From the Summer 2014 edition of  The Catalyst

All of us who went to Sunday School know the kinds of people Jesus hung around with: the people looked down on by the dominant culture, those who were bad or different — or maybe just a bit scary. People like drug addicts, transgender people, and those struggling with mental illness. And what did Jesus tell us about them? “Whatever you do for the least of these, you do for me.” (Matthew 25:40)

But perhaps that isn’t the version your Sunday School teacher was familiar with. Perhaps your church, like mine, had the idea that the marginalized people Jesus hung around with — tax collectors, prostitutes, and fishermen — were people who lived back then. After all, every Sunday School student knows that Samaritans and Centurions don’t actually exist anymore. When I was a kid, I didn’t even know Jewish people existed anymore! No, these were characters in a story which happened a long time ago, not part of the narrative of faith which governs our daily lives.

In my experience, the gospel story itself is often boiled down to a set of principles that I’m tempted to hide behind. In seminary, we studied the Creeds and the councils; Church history and dogmatics; atonement, reformation and consubstantiation. But rarely did we spend time studying the life of Jesus, the simple “wheres” and “whos” and “whats.”

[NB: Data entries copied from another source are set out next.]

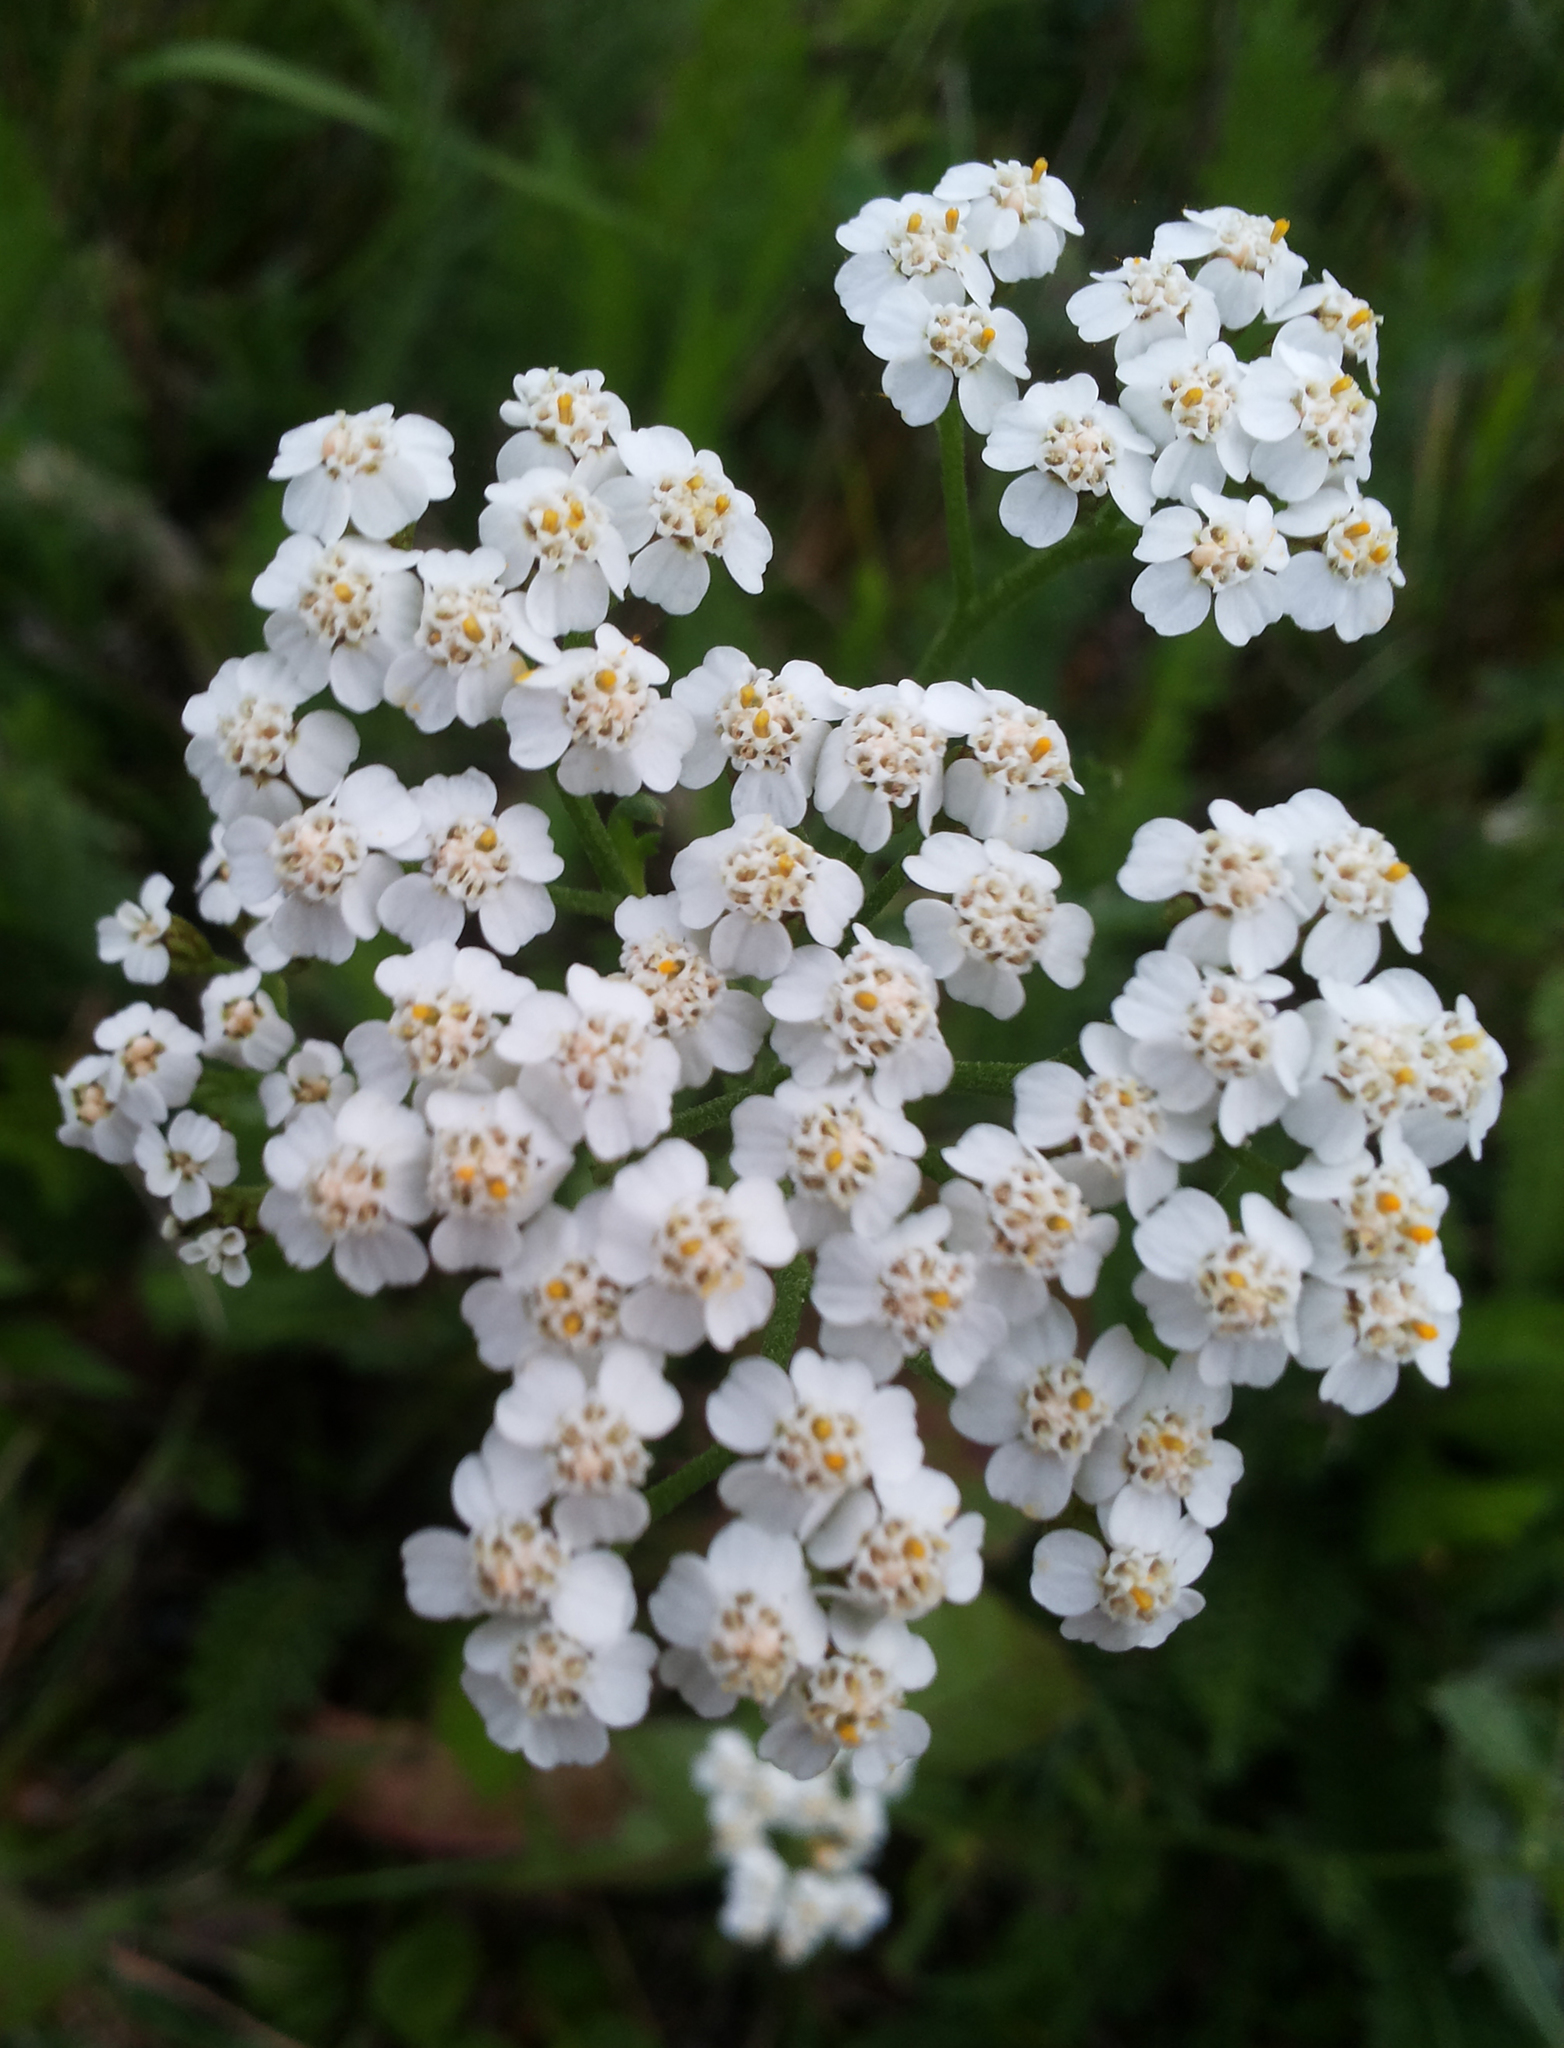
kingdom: Plantae
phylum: Tracheophyta
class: Magnoliopsida
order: Asterales
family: Asteraceae
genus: Achillea
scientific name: Achillea millefolium
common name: Yarrow
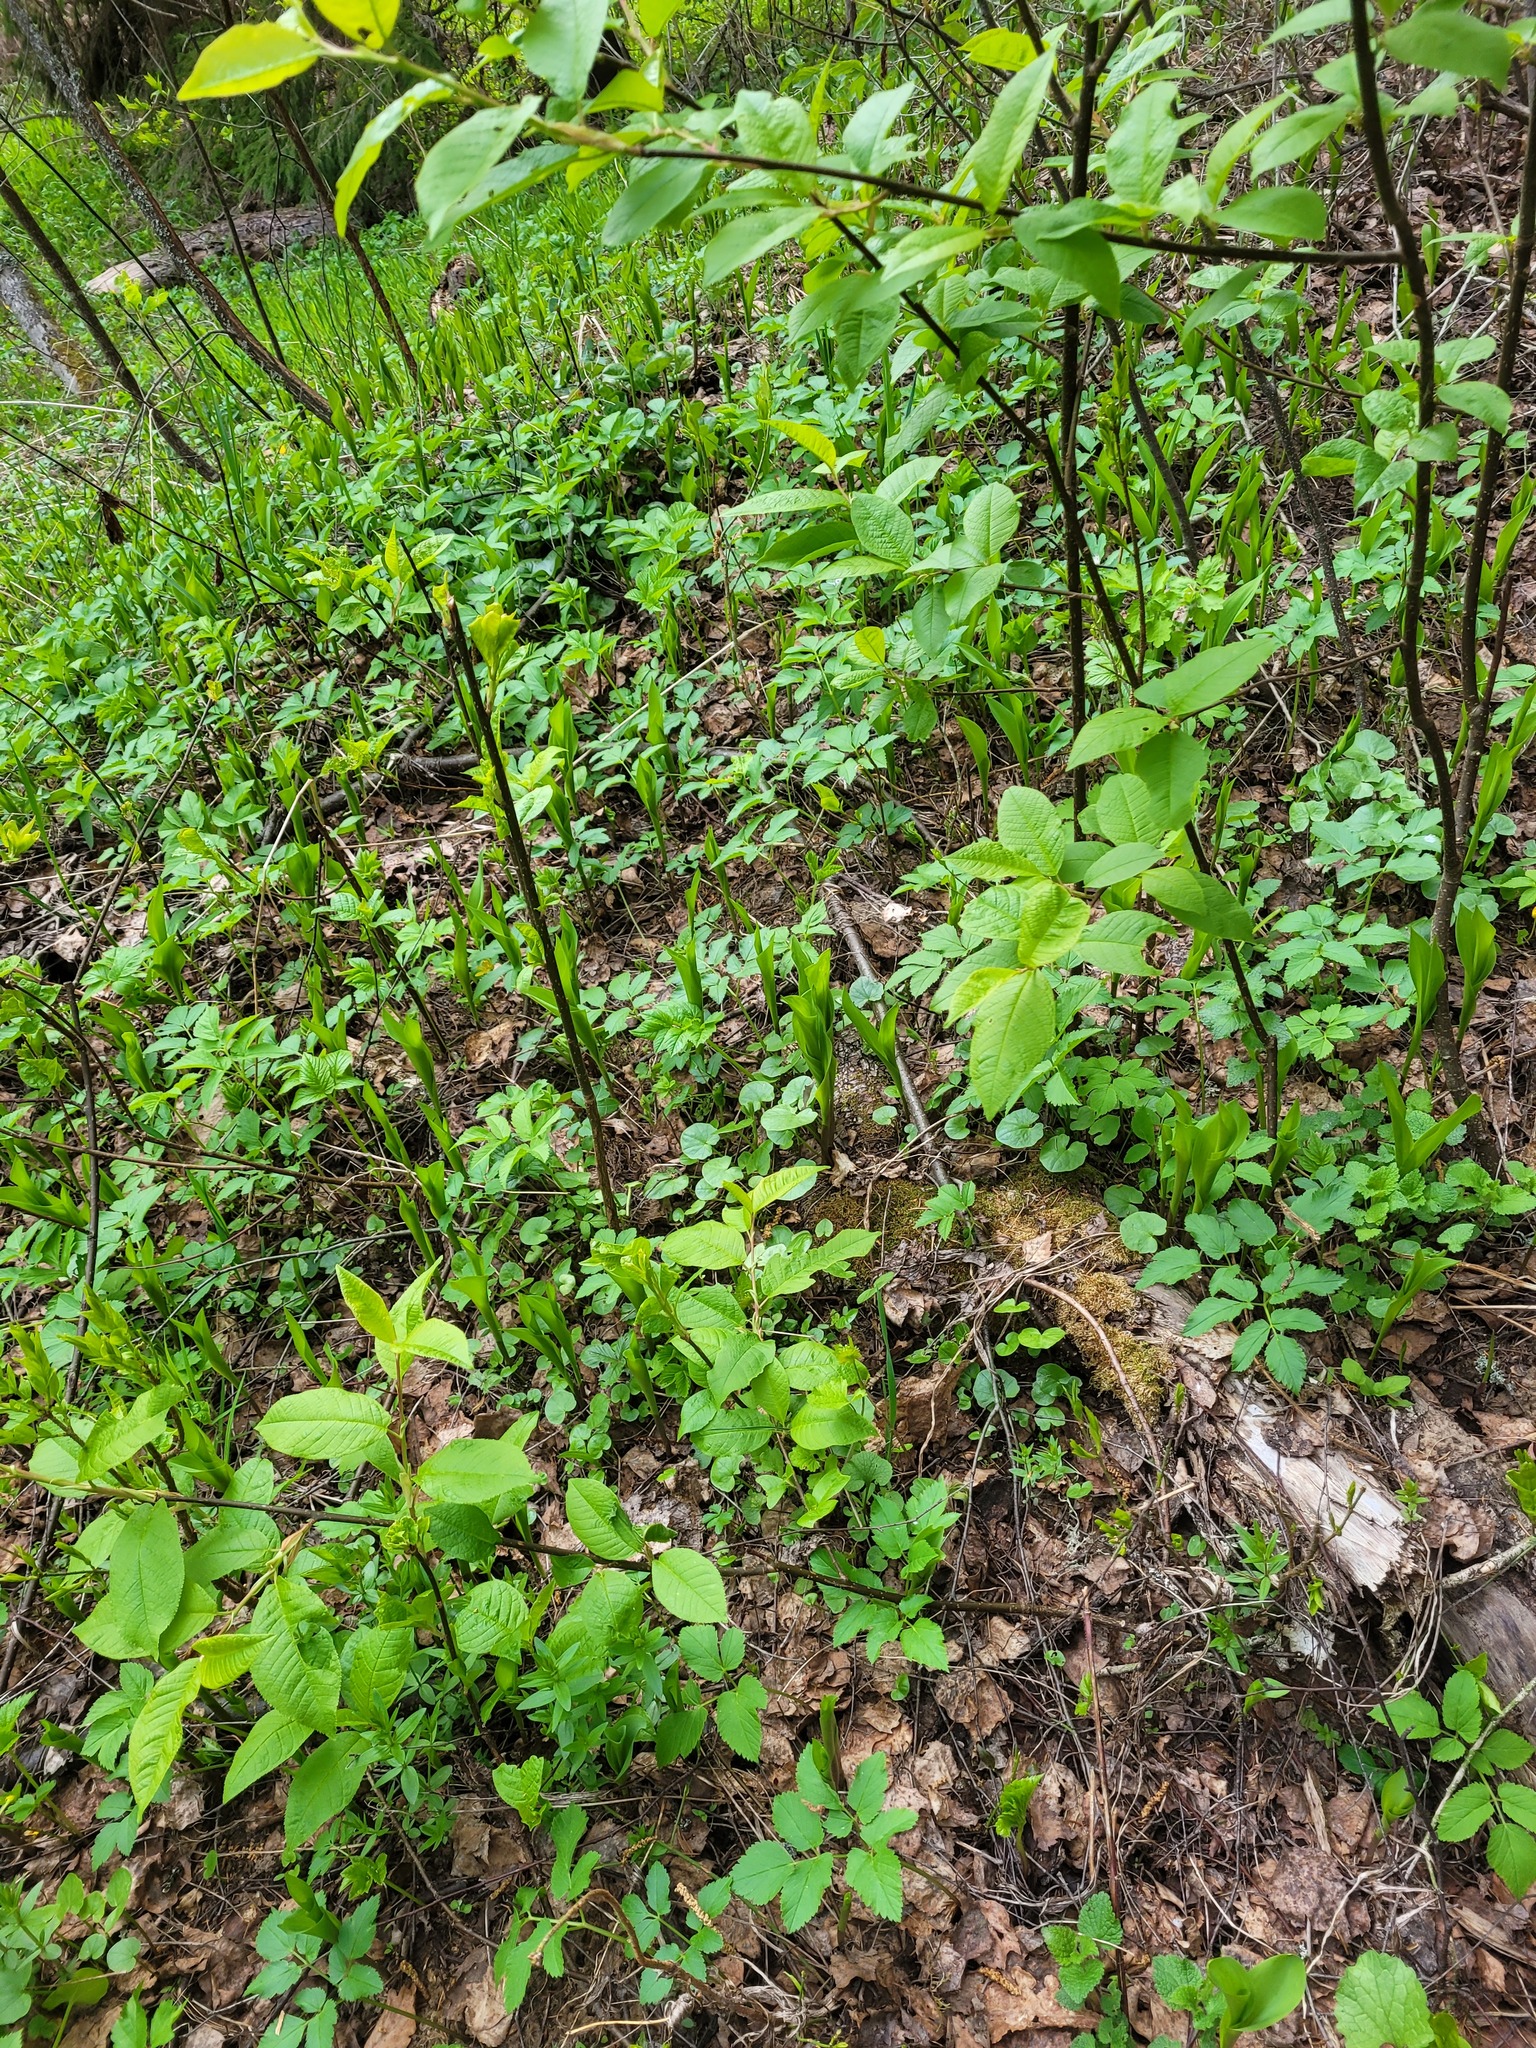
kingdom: Plantae
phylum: Tracheophyta
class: Liliopsida
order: Asparagales
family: Asparagaceae
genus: Convallaria
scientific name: Convallaria majalis
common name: Lily-of-the-valley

In our hurry to make meaning out of Jesus’ death and resurrection, we sometimes fail to stop and make meaning out of his life. Jesus did not just happen to stumble upon the underdogs of society on his way toward the cross. He didn’t just find himself talking to the woman at the well that day. If anyone has ever lived life intentionally, it was Jesus, the one who dwelt among us to show us how to be truly human.

Perhaps the popular ’90s slogan “What Would Jesus Do?” could become “Who did Jesus hang out with?” Jesus, both brother-human and God-among-us, believed that the people he spent time with mattered. Their concerns were his concerns. We often repeat Matthew 25: “When I was hungry you fed me… Whatever you did for the least of these, you did for me.” But Jesus went well beyond this. He lived with the poor in their poverty. He walked with those who were mentally ill in their illness. He entered the homes of the tax collectors. He sat and chatted with other kinds of society’s unwanteds and outcasts.

Most of us aren’t accustomed to thinking of people in our lives as the least of these. We often assign this category to people living far away. But every time and place has groups of people who are unwanted and unwelcome. It’s part of our human brokenness.

One of my neighbours is a single mom from a northern First Nation. Her child doesn’t identify with usual gender categories. My neighbour didn’t finish college and she struggles with a serious mental illness. I can’t imagine how many times she has been made to feel like she doesn’t belong in my neighbourhood because she doesn’t fit the model. Yet if Jesus came to my block today, I have no doubt that she is the person he’d choose to hang out with.

The people our culture calls “least” are the ones Jesus has called “great” in God’s kingdom. They are the ones who have been given eyes to see and ears to hear God’s in-breaking reign in ways which I cannot. They are the precious ones, the ones who go unnamed on our streets but whom Jesus calls by name. Remember Mary in the garden on Easter morning? To any bystander, she was just a poor nameless woman but when Jesus called her name, it was all that mattered.

Perhaps more than being fed, clothed, or visited, the least of these long to be called by name. They long for another to look into their eyes and see there the precious image of God, so dear to God’s heart that Jesus spent his days on earth with people just like them. Once we know someone’s name, once we begin to spend time with the people Jesus did, we begin to see their needs as they do. They are no longer a “cause” or an issue of tolerance or even human rights; they are our brothers and sisters.

And for my brother or sister, I would do anything.